Spiego che l’unguento a base di vaselina è stato trovato nell’erba del campo sportivo e che potrebbe essere una pomata per i muscoli senza alcun collegamento con la morte di Gail Shipton.
«Di certo la composizione è simile» riflette Ernie. «Anche se i gel antidolorifici tendono ad avere concentrazioni maggiori di certi oli. Non so se saremo in grado di accertarlo.»
«Potrebbe non essere importante. Magari ci troviamo del DNA» rispondo. «Ma non capisco perché uno dovrebbe usare gel mentolato all’aperto, sotto la pioggia.»
«Dipende dal tipo di utilizzo» risponde Ernie. «Magari non se lo spalmava sulla pelle.»
«E cosa ne faceva?» chiedo.
«Certi intridono i cerotti nasali di Vicks per liberare il naso, per non russare, per combattere le apnee nel sonno.»
«All’aperto? In piena notte?» osserva Lucy, mentre io ripenso a quello che ha detto Benton a proposito di Albert Fish, il famigerato assassino, in quella che mi era sembrata una divagazione inquietante.
Inalare un odore forte, un profumo che contiene salicilato di metile, aiuta la concentrazione ed elimina le distrazioni, fa male ma anche piacere.

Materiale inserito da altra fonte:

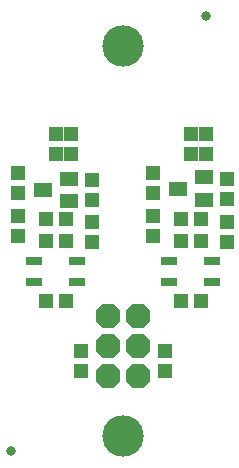
<source format=gbr>
G04 EAGLE Gerber RS-274X export*
G75*
%MOMM*%
%FSLAX34Y34*%
%LPD*%
%INSoldermask Top*%
%IPPOS*%
%AMOC8*
5,1,8,0,0,1.08239X$1,22.5*%
G01*
%ADD10R,1.203200X1.303200*%
%ADD11R,1.403200X0.803200*%
%ADD12P,2.254402X8X292.500000*%
%ADD13R,1.303200X1.203200*%
%ADD14C,3.505200*%
%ADD15R,1.603200X1.203200*%
%ADD16C,0.838200*%


D10*
X143510Y97400D03*
X143510Y80400D03*
D11*
X32800Y156100D03*
X68800Y156100D03*
X68800Y174100D03*
X32800Y174100D03*
D12*
X95250Y127000D03*
X120650Y127000D03*
X95250Y101600D03*
X120650Y101600D03*
X95250Y76200D03*
X120650Y76200D03*
D13*
X42300Y139700D03*
X59300Y139700D03*
D11*
X147100Y156100D03*
X183100Y156100D03*
X183100Y174100D03*
X147100Y174100D03*
D13*
X156600Y139700D03*
X173600Y139700D03*
D14*
X107950Y25400D03*
X107950Y355600D03*
D13*
X42300Y209550D03*
X59300Y209550D03*
D10*
X81280Y206620D03*
X81280Y189620D03*
X81280Y242180D03*
X81280Y225180D03*
X19050Y231530D03*
X19050Y248530D03*
X165100Y281550D03*
X165100Y264550D03*
D13*
X156600Y209550D03*
X173600Y209550D03*
D10*
X195580Y206620D03*
X195580Y189620D03*
X195580Y243450D03*
X195580Y226450D03*
X133350Y231530D03*
X133350Y248530D03*
X63500Y264550D03*
X63500Y281550D03*
X177800Y264550D03*
X177800Y281550D03*
X72390Y80400D03*
X72390Y97400D03*
D15*
X39800Y233680D03*
X61800Y243180D03*
X61800Y224180D03*
X154100Y234950D03*
X176100Y244450D03*
X176100Y225450D03*
D10*
X50800Y281550D03*
X50800Y264550D03*
D13*
X59300Y190500D03*
X42300Y190500D03*
D10*
X19050Y211700D03*
X19050Y194700D03*
X133350Y211700D03*
X133350Y194700D03*
D13*
X173600Y190500D03*
X156600Y190500D03*
D16*
X177800Y381000D03*
X12700Y12700D03*
M02*

</source>
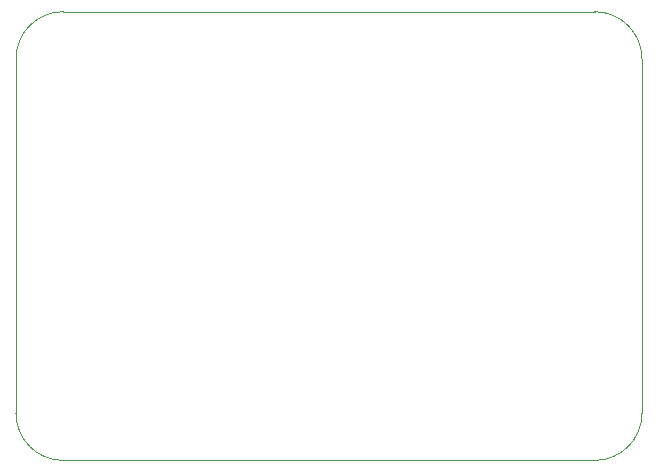
<source format=gbr>
%TF.GenerationSoftware,KiCad,Pcbnew,5.1.9-73d0e3b20d~88~ubuntu20.04.1*%
%TF.CreationDate,2021-04-20T00:17:22+02:00*%
%TF.ProjectId,hardware,68617264-7761-4726-952e-6b696361645f,rev?*%
%TF.SameCoordinates,Original*%
%TF.FileFunction,Profile,NP*%
%FSLAX46Y46*%
G04 Gerber Fmt 4.6, Leading zero omitted, Abs format (unit mm)*
G04 Created by KiCad (PCBNEW 5.1.9-73d0e3b20d~88~ubuntu20.04.1) date 2021-04-20 00:17:22*
%MOMM*%
%LPD*%
G01*
G04 APERTURE LIST*
%TA.AperFunction,Profile*%
%ADD10C,0.050000*%
%TD*%
G04 APERTURE END LIST*
D10*
X69000000Y-124000000D02*
X69000000Y-154000000D01*
X118000000Y-120000000D02*
X73000000Y-120000000D01*
X122000000Y-154000000D02*
X122000000Y-124000000D01*
X73000000Y-158000000D02*
X118000000Y-158000000D01*
X73000000Y-158000000D02*
G75*
G02*
X69000000Y-154000000I0J4000000D01*
G01*
X69000000Y-124000000D02*
G75*
G02*
X73000000Y-120000000I4000000J0D01*
G01*
X118000000Y-120000000D02*
G75*
G02*
X122000000Y-124000000I0J-4000000D01*
G01*
X122000000Y-154000000D02*
G75*
G02*
X118000000Y-158000000I-4000000J0D01*
G01*
M02*

</source>
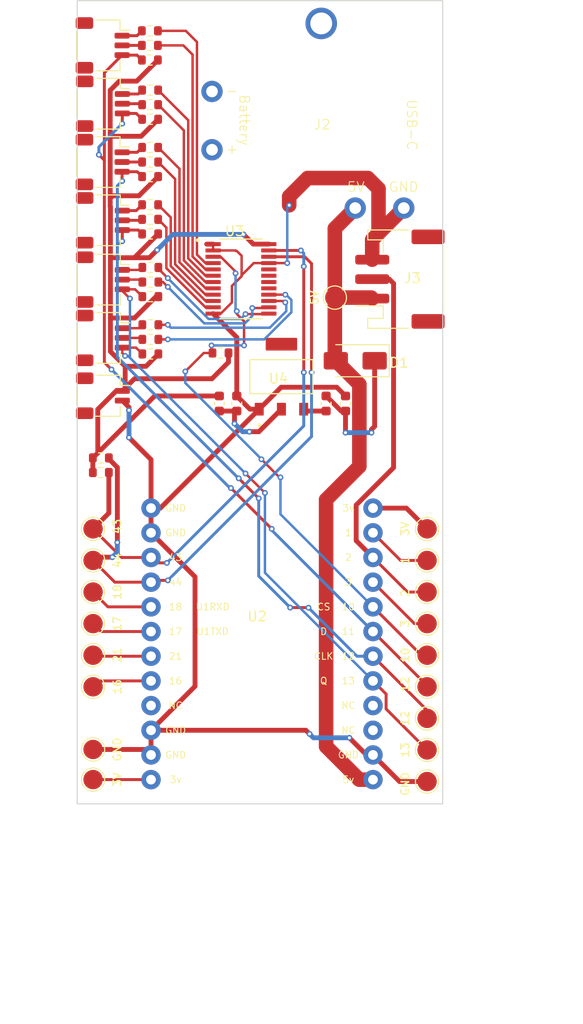
<source format=kicad_pcb>
(kicad_pcb
	(version 20240108)
	(generator "pcbnew")
	(generator_version "8.0")
	(general
		(thickness 1.6)
		(legacy_teardrops no)
	)
	(paper "A4")
	(layers
		(0 "F.Cu" signal)
		(31 "B.Cu" signal)
		(32 "B.Adhes" user "B.Adhesive")
		(33 "F.Adhes" user "F.Adhesive")
		(34 "B.Paste" user)
		(35 "F.Paste" user)
		(36 "B.SilkS" user "B.Silkscreen")
		(37 "F.SilkS" user "F.Silkscreen")
		(38 "B.Mask" user)
		(39 "F.Mask" user)
		(40 "Dwgs.User" user "User.Drawings")
		(41 "Cmts.User" user "User.Comments")
		(42 "Eco1.User" user "User.Eco1")
		(43 "Eco2.User" user "User.Eco2")
		(44 "Edge.Cuts" user)
		(45 "Margin" user)
		(46 "B.CrtYd" user "B.Courtyard")
		(47 "F.CrtYd" user "F.Courtyard")
		(48 "B.Fab" user)
		(49 "F.Fab" user)
		(50 "User.1" user)
		(51 "User.2" user)
		(52 "User.3" user)
		(53 "User.4" user)
		(54 "User.5" user)
		(55 "User.6" user)
		(56 "User.7" user)
		(57 "User.8" user)
		(58 "User.9" user)
	)
	(setup
		(pad_to_mask_clearance 0)
		(allow_soldermask_bridges_in_footprints no)
		(pcbplotparams
			(layerselection 0x00010fc_ffffffff)
			(plot_on_all_layers_selection 0x0000000_00000000)
			(disableapertmacros no)
			(usegerberextensions no)
			(usegerberattributes yes)
			(usegerberadvancedattributes yes)
			(creategerberjobfile yes)
			(dashed_line_dash_ratio 12.000000)
			(dashed_line_gap_ratio 3.000000)
			(svgprecision 4)
			(plotframeref no)
			(viasonmask no)
			(mode 1)
			(useauxorigin no)
			(hpglpennumber 1)
			(hpglpenspeed 20)
			(hpglpendiameter 15.000000)
			(pdf_front_fp_property_popups yes)
			(pdf_back_fp_property_popups yes)
			(dxfpolygonmode yes)
			(dxfimperialunits yes)
			(dxfusepcbnewfont yes)
			(psnegative no)
			(psa4output no)
			(plotreference yes)
			(plotvalue yes)
			(plotfptext yes)
			(plotinvisibletext no)
			(sketchpadsonfab no)
			(subtractmaskfromsilk no)
			(outputformat 1)
			(mirror no)
			(drillshape 1)
			(scaleselection 1)
			(outputdirectory "")
		)
	)
	(net 0 "")
	(net 1 "Net-(U4-VIN)")
	(net 2 "Net-(D1-K)")
	(net 3 "Net-(U4-VOUT)")
	(net 4 "/+3.3V")
	(net 5 "/GND")
	(net 6 "/+5V")
	(net 7 "Net-(J4-Pin_1)")
	(net 8 "Net-(J4-Pin_2)")
	(net 9 "Net-(J4-Pin_3)")
	(net 10 "Net-(J5-Pin_1)")
	(net 11 "Net-(J5-Pin_2)")
	(net 12 "Net-(J6-Pin_2)")
	(net 13 "Net-(J6-Pin_3)")
	(net 14 "Net-(J6-Pin_1)")
	(net 15 "Net-(J7-Pin_1)")
	(net 16 "Net-(J7-Pin_2)")
	(net 17 "Net-(J8-Pin_3)")
	(net 18 "Net-(J8-Pin_1)")
	(net 19 "Net-(J8-Pin_2)")
	(net 20 "Net-(J9-Pin_2)")
	(net 21 "Net-(J9-Pin_1)")
	(net 22 "/SDA")
	(net 23 "/SCL")
	(net 24 "Net-(U2-10)")
	(net 25 "Net-(U3-SD0)")
	(net 26 "Net-(U3-SC0)")
	(net 27 "Net-(U3-SD1)")
	(net 28 "Net-(U3-SC1)")
	(net 29 "Net-(U3-SD2)")
	(net 30 "Net-(U3-SC2)")
	(net 31 "Net-(U3-SD3)")
	(net 32 "Net-(U3-SC3)")
	(net 33 "Net-(U3-SD4)")
	(net 34 "Net-(U3-SC4)")
	(net 35 "Net-(U3-SD5)")
	(net 36 "Net-(U3-SC5)")
	(net 37 "Net-(U2-1)")
	(net 38 "Net-(U2-3)")
	(net 39 "Net-(U2-18)")
	(net 40 "Net-(U2-17)")
	(net 41 "Net-(U2-21)")
	(net 42 "Net-(U2-16)")
	(net 43 "unconnected-(U2-NC-Pad10)")
	(net 44 "unconnected-(U2-NC-Pad9)")
	(net 45 "unconnected-(U3-SD7-Pad19)")
	(net 46 "unconnected-(U3-SC6-Pad18)")
	(net 47 "unconnected-(U3-SD6-Pad17)")
	(net 48 "unconnected-(U3-SC7-Pad20)")
	(net 49 "unconnected-(U2-NC-Pad21)")
	(net 50 "Net-(3V1-Pad1)")
	(net 51 "Net-(3V2-Pad1)")
	(net 52 "Net-(J3-Pin_2)")
	(footprint "Connector_JST:JST_SH_SM02B-SRSS-TB_1x02-1MP_P1.00mm_Horizontal" (layer "F.Cu") (at 138.3125 100.2 -90))
	(footprint "TestPoint:TestPoint_Pad_D2.0mm" (layer "F.Cu") (at 137.3 117.15))
	(footprint "Resistor_SMD:R_0603_1608Metric" (layer "F.Cu") (at 143.175 82.05))
	(footprint "Resistor_SMD:R_0603_1608Metric" (layer "F.Cu") (at 143.15 64.15))
	(footprint "Resistor_SMD:R_0603_1608Metric" (layer "F.Cu") (at 143.175 76.15))
	(footprint "Capacitor_SMD:C_0603_1608Metric" (layer "F.Cu") (at 150.3 101 90))
	(footprint "Connector_JST:JST_SH_SM03B-SRSS-TB_1x03-1MP_P1.00mm_Horizontal" (layer "F.Cu") (at 138.2875 64.15 -90))
	(footprint "Resistor_SMD:R_0603_1608Metric" (layer "F.Cu") (at 138.1 106.6 180))
	(footprint "TestPoint:TestPoint_Pad_D2.0mm" (layer "F.Cu") (at 137.3 139.7))
	(footprint "Resistor_SMD:R_0603_1608Metric" (layer "F.Cu") (at 143.2 88.5))
	(footprint "Resistor_SMD:R_0603_1608Metric" (layer "F.Cu") (at 143.15 65.65 180))
	(footprint "Resistor_SMD:R_0603_1608Metric" (layer "F.Cu") (at 143.175 68.75))
	(footprint "TestPoint:TestPoint_Pad_D2.0mm" (layer "F.Cu") (at 171.7 120.4))
	(footprint "TestPoint:TestPoint_Pad_D2.0mm" (layer "F.Cu") (at 137.3 123.65))
	(footprint "Resistor_SMD:R_0603_1608Metric" (layer "F.Cu") (at 143.175 80.55))
	(footprint "Capacitor_SMD:C_0603_1608Metric" (layer "F.Cu") (at 161.3 101 -90))
	(footprint "TestPoint:TestPoint_Pad_D2.0mm" (layer "F.Cu") (at 171.7 133.4))
	(footprint "Resistor_SMD:R_0603_1608Metric" (layer "F.Cu") (at 143.175 83.55 180))
	(footprint "Library:T-Display-S3" (layer "F.Cu") (at 166.130932 144.785))
	(footprint "Connector_JST:JST_SH_SM03B-SRSS-TB_1x03-1MP_P1.00mm_Horizontal" (layer "F.Cu") (at 138.2875 76.15 -90))
	(footprint "Resistor_SMD:R_0603_1608Metric" (layer "F.Cu") (at 143.2 94.4))
	(footprint "Resistor_SMD:R_0603_1608Metric" (layer "F.Cu") (at 143.175 71.75 180))
	(footprint "Resistor_SMD:R_0603_1608Metric" (layer "F.Cu") (at 143.175 77.65 180))
	(footprint "Resistor_SMD:R_0603_1608Metric" (layer "F.Cu") (at 138.1 108.1 180))
	(footprint "TestPoint:TestPoint_Pad_D2.0mm" (layer "F.Cu") (at 137.3 136.6))
	(footprint "TestPoint:TestPoint_Pad_D2.0mm" (layer "F.Cu") (at 171.7 117.15))
	(footprint "Diode_SMD:D_SMA" (layer "F.Cu") (at 164.3 96.6 180))
	(footprint "TestPoint:TestPoint_Pad_D2.0mm" (layer "F.Cu") (at 162.2 90.1))
	(footprint "Connector_JST:JST_SH_SM03B-SRSS-TB_1x03-1MP_P1.00mm_Horizontal" (layer "F.Cu") (at 138.3125 70.15 -90))
	(footprint "TestPoint:TestPoint_Pad_D2.0mm" (layer "F.Cu") (at 171.7 113.9))
	(footprint "TestPoint:TestPoint_Pad_D2.0mm" (layer "F.Cu") (at 171.7 136.65))
	(footprint "Resistor_SMD:R_0603_1608Metric" (layer "F.Cu") (at 143.175 74.65))
	(footprint "Resistor_SMD:R_0603_1608Metric" (layer "F.Cu") (at 143.2 87))
	(footprint "TestPoint:TestPoint_Pad_D2.0mm" (layer "F.Cu") (at 171.7 123.65))
	(footprint "TestPoint:TestPoint_Pad_D2.0mm" (layer "F.Cu") (at 137.3 130.15))
	(footprint "Resistor_SMD:R_0603_1608Metric" (layer "F.Cu") (at 143.175 70.25))
	(footprint "TestPoint:TestPoint_Pad_D2.0mm" (layer "F.Cu") (at 137.3 126.9))
	(footprint "TestPoint:TestPoint_Pad_D2.0mm" (layer "F.Cu") (at 171.7 126.9))
	(footprint "AMS1117-3.3:SOT229P700X180-4N" (layer "F.Cu") (at 156.7 98.2375 90))
	(footprint "Resistor_SMD:R_0603_1608Metric" (layer "F.Cu") (at 150.425 95.8))
	(footprint "Library:USBC_Power_Module" (layer "F.Cu") (at 173.3 81.8875 180))
	(footprint "Connector_JST:JST_SH_SM03B-SRSS-TB_1x03-1MP_P1.00mm_Horizontal"
		(layer "F.Cu")
		(uuid "d67e27d6-f585-4193-8d2a-9f7a190594d5")
		(at 138.3125 88.25 -90)
		(descr "JST SH series connector, SM03B-SRSS-TB (http://www.jst-mfg.com/product/pdf/eng/eSH.pdf), generated with kicad-footprint-generator")
		(tags "connector JST SH horizontal")
		(property "Reference" "J8"
			(at 0 0.5125 90)
			(layer "F.SilkS")
			(hide yes)
			(uuid "9f63c901-4e01-45b9-ae1a-490e5e45f3e1")
			(effects
				(font
					(size 1 1)
					(thickness 0.15)
				)
			)
		)
		(property "Value" "Conn_01x03"
			(at 0 3.98 90)
			(layer "F.Fab")
			(uuid "da38e7ef-8482-4b4a-a558-bf40b0e9d842")
			(effects
				(font
					(size 1 1)
					(thickness 0.15)
				)
			)
		)
		(property "Footprint" "Connector_JST:JST_SH_SM03B-SRSS-TB_1x03-1MP_P1.00mm_Horizontal"
			(at 0 0 -90)
			(unlocked yes)
			(layer "F.Fab")
			(hide yes)
			(uuid "41be7c7b-accc-4dc8-aa78-d85ac446cf66")
			(effects
				(font
					(size 1.27 1.27)
					(thickness 0.15)
				)
			)
		)
		(property "Datasheet" ""
			(at 0 0 -90)
			(unlocked yes)
			(layer "F.Fab")
			(hide yes)
			(uuid "f0d409c1-4543-45ac-a387-9a8bccba65db")
			(effects
				(font
					(size 1.27 1.27)
					(thickness 0.15)
				)
			)
		)
		(property "Description" "Generic connector, single row, 01x03, script generated (kicad-library-utils/schlib/autogen/connector/)"
			(at 0 0 -90)
			(unlocked yes)
			(layer "F.Fab")
			(hide yes)
			(uuid "867f66bb-8d54-4363-b2b6-6a2ee4e1a838")
			(effects
				(font
					(size 1.27 1.27)
					(thickness 0.15)
				)
			)
		)
		(property ki_fp_filters "Connector*:*_1x??_*")
		(path "/194ccaba-435f-46a7-b413-3af52928e42b")
		(sheetname "Root")
		(sheetfile "motion-play-v3.kicad_sch")
		(attr smd)
		(fp_line
			(start -1.44 2.685)
			(end 1.44 2.685)
			(stroke
				(width 0.12)
				(type solid)
			)
			(layer "F.SilkS")
			(uuid "eff728c6-b394-490d-bbcf-4a0c44b6304e")
		)
		(fp_line
			(start -2.61 0.715)
			(end -2.61 -1.785)
			(stroke
				(width 0.12)
				(type solid)
			)
			(layer "F.SilkS")
			(uuid "1ded7eeb-3e2c-41f6-934a-b6a4daff807b")
		)
		(fp_line
			(start 2.61 0.715)
			(end 2.61 -1.785)
			(str
... [134419 chars truncated]
</source>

Benton teme l’influenza che può aver avuto. Teme che il Capital Killer abbia letto articoli che fanno riferimento ai Fiori del male di Baudelaire. A quanto ricordo dai tempi della scuola, sono liriche di una sensualità crudele, in cui gli uomini vengono dipinti come schiavi che arrancano attraverso vite caratterizzate da incertezza e fugacità. Ricordo che lo trovavo deprimente come Edgar Allan Poe. A quell’epoca credevo ancora nell’intrinseca bontà degli esseri umani.
Mi tolgo i guanti e dico a Ernie di avvertirmi appena avrà qualche risultato. In quel momento, mi suona il cellulare.
«Tranquilla, niente di urgente» mi dice Bryce mentre esco dal laboratorio con Lucy. «Volevo solo avvertirti che Marino ha sentito una chiamata su un canale che gli piace tenere sempre acceso alla radio, hai presente? Quando cerca altre frequenze locali. L’ha sempre fatto, no? Quello che io chiamo “origliare”?»
«Che genere di chiamata?» domando.
«L’operatore del dipartimento di Concord ha nominato il NEMLEC, pare. Suona molto top secret, qualsiasi cosa sia. Ai notiziari, finora, non ne hanno fatto menzione. Controllo ogni due secondi. Marino mi ha chiesto se mi risultava che fosse morto qualcuno e io gli ho risposto: “Qui, tutti”. A parte questo, non mi ha voluto dire altro, ma penso che si tratti di qualcosa di grosso. Non convocherebbero tutte le truppe in zona, altrimenti.»
«Lui ha risposto alla chiamata?»
«Risponderà di certo, ora che si crede Sherlock. Può darsi che servano anche unità cinofile. E lui ne dispone, giusto?»
Marino deve essersi offerto di collaborare con il North Eastern Massachusetts Law Enforcement Council, un consorzio di oltre cinquanta dipartimenti di polizia che condividono attrezzature e competenze specializzate quali unità motociclistiche, SWAT, artificieri, tecnici della Scientifica. Se si sta mobilitando il NEMLEC, vuol dire che è una cosa seria.
«Controlla che ci sia un mezzo pronto a partire e con il serbatoio pieno, nel caso» dico a Bryce.
«Senza offesa: chi lo fa? Harold e Rusty sono impegnati con le autopsie, a tecnici e medici non posso chiedere e non oso rivolgere una simile richiesta a Lucy. È per caso lì con te? Spero che mi abbia sentito. Finché non sostituiamo Marino... E anche allora, non è mica sicuro. Aspetta. Non vorrai che mi improvvisi io benzinaio, vero?»
«Non ti preoccupare. Ci penso io.» Non voglio sentirmi ripetere per l’ennesima volta che da quando non c’è più Marino qua dentro è cambiato tutto. «Vado a cercare Anne. Vedi se Gloria può fare un salto nella sala radiografica, così le consegno i reperti per il test del DNA.»